■ Exercise passage ■
We could be setting up for the one in our ear. We are being told everything is recovering. We are being told that the central banks have it under control and will make things work. But that may not be the case. The patterns are worrisome; something nefarious this way comes (sorry Ray Bradbury). There could be problems if some more liquidity is not pumped into the markets. Every time Alan Greenspan saw this set up, he knew he had to pump in more liquidity. But all that has done is build a house of cards bigger and bigger, or inflated the bubble more and more. Eventually it has to pop or be deflated. That is what worries me. I have looked at a large cross section of stocks and materials, and there are similar patterns setting up.

Retail. Retail stocks are still performing very well. RL continues to move higher. VFC continues to move higher. PVH is still moving to the upside, and BBBY is still moving to the upside. It is hard to argue with those and I am not arguing. The consumer is spending, and that may lead the world out of trouble. I will not write that off. I am just saying we have to be careful looking ahead while we are trading, investing, and moving in on our position plays. We just have to keep this in mind and know that it is out there.

If it starts to come together, we need to be ready. That is all we ever do; it is nothing new. It is just another part of our job to keep you informed and for you to keep yourself informed as we move forward. Just know the big patterns, the overlays, as we trade in a day-to-day, week-to-week, and month-to-month basis. If you do that, you will stay out of trouble. You know what is coming, but do not let it totally color your short-term actions so that you think everything will fall.

Take what the market gives. If you have good upside setups as we have had, you take them. Maybe it is in a context of an overall top that ultimately breaks down. That does not mean we cannot make money then.

Page images and the text extracted from them
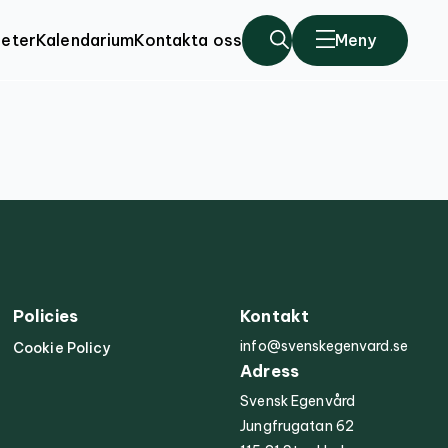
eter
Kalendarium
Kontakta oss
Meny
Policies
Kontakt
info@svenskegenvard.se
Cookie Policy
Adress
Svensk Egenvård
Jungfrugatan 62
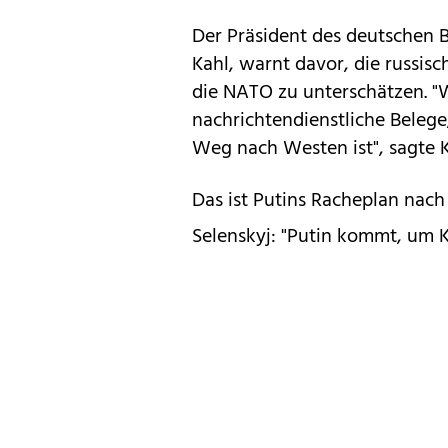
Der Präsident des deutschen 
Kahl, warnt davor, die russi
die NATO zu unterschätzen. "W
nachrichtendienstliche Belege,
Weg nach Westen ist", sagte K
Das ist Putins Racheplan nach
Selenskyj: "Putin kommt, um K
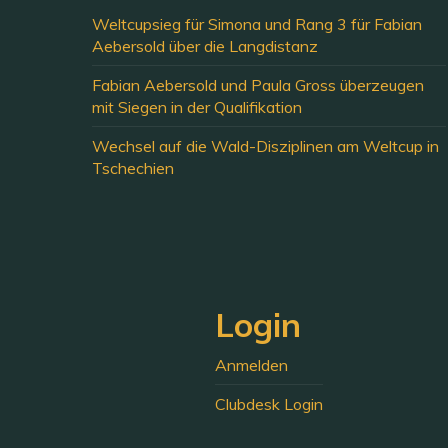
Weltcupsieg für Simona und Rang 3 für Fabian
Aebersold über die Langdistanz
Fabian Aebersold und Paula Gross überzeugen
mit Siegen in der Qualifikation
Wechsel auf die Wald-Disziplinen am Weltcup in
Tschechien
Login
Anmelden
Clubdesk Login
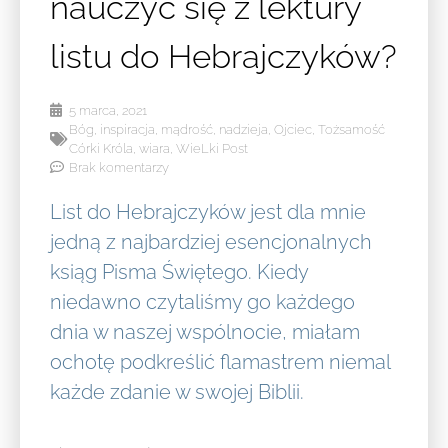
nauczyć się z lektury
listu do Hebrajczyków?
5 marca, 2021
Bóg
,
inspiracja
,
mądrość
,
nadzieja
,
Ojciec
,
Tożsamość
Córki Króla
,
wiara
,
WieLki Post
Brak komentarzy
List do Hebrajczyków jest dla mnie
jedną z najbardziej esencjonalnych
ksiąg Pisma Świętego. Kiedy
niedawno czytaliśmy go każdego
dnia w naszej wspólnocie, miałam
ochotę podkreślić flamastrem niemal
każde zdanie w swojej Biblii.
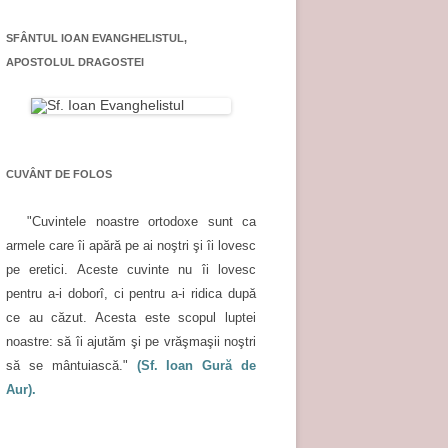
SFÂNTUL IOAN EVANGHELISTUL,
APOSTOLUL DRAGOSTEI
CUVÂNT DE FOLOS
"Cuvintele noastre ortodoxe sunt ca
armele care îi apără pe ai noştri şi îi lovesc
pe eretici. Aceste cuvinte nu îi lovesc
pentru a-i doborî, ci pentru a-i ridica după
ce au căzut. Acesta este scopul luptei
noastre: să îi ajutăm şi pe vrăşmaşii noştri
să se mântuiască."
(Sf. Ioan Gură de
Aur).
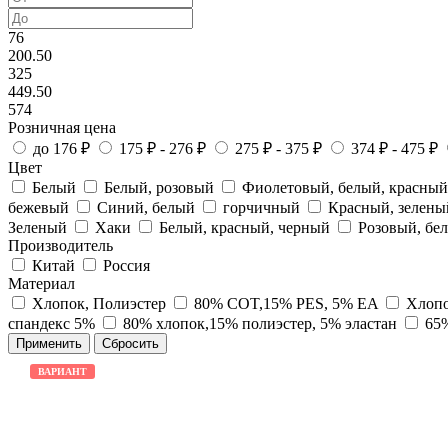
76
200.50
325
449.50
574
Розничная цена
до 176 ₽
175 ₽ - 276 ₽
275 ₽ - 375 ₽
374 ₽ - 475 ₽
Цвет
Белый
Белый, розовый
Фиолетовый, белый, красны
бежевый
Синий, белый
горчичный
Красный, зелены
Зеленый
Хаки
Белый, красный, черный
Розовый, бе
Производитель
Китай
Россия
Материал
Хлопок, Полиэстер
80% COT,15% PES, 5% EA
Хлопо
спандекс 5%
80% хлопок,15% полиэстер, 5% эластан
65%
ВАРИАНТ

■ Problem statement ■
Copy, word for word, the part of the market commentary that opens with the words containing "If it starts" and closes with "everything will fall.".

■ Task result ■
If it starts to come together, we need to be ready. That is all we ever do; it is nothing new. It is just another part of our job to keep you informed and for you to keep yourself informed as we move forward. Just know the big patterns, the overlays, as we trade in a day-to-day, week-to-week, and month-to-month basis. If you do that, you will stay out of trouble. You know what is coming, but do not let it totally color your short-term actions so that you think everything will fall.